§ WHAT IS EXPECTED: Repeat the text of each record below word for word, leaving out the pictures.

===== GIVEN RECORDS

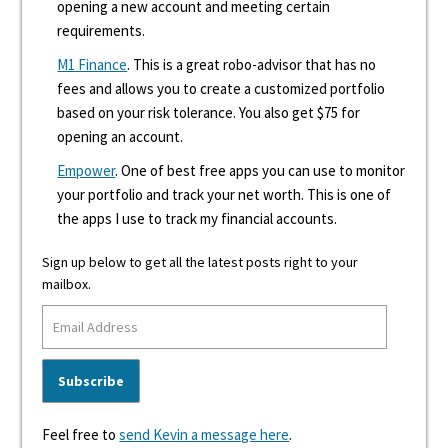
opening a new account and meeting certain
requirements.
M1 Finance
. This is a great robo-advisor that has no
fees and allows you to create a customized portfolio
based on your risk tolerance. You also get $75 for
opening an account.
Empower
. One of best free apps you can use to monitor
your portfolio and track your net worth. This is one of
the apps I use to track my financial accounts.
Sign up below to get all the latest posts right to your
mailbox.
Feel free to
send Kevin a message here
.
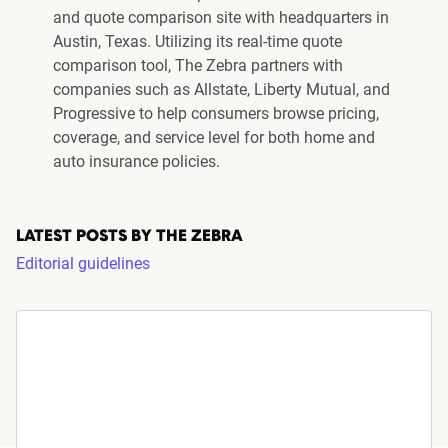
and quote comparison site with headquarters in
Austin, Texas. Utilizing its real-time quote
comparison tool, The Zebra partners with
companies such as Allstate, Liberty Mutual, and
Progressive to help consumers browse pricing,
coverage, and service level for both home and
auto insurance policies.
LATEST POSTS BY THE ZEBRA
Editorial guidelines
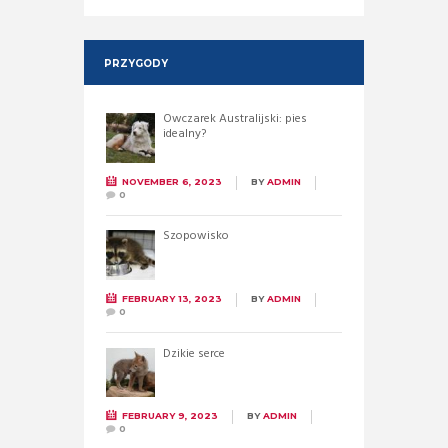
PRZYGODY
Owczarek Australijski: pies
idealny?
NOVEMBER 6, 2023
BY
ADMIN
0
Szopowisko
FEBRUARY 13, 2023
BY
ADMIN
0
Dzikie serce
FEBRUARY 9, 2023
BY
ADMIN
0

==========

§ EXERCISE RESPONSE:
opening a new account and meeting certain
requirements.
M1 Finance
. This is a great robo-advisor that has no
fees and allows you to create a customized portfolio
based on your risk tolerance. You also get $75 for
opening an account.
Empower
. One of best free apps you can use to monitor
your portfolio and track your net worth. This is one of
the apps I use to track my financial accounts.
Sign up below to get all the latest posts right to your
mailbox.
Feel free to
send Kevin a message here
.
and quote comparison site with headquarters in
Austin, Texas. Utilizing its real-time quote
comparison tool, The Zebra partners with
companies such as Allstate, Liberty Mutual, and
Progressive to help consumers browse pricing,
coverage, and service level for both home and
auto insurance policies.
LATEST POSTS BY THE ZEBRA
Editorial guidelines
PRZYGODY
Owczarek Australijski: pies
idealny?
NOVEMBER 6, 2023
BY
ADMIN
0
Szopowisko
FEBRUARY 13, 2023
BY
ADMIN
0
Dzikie serce
FEBRUARY 9, 2023
BY
ADMIN
0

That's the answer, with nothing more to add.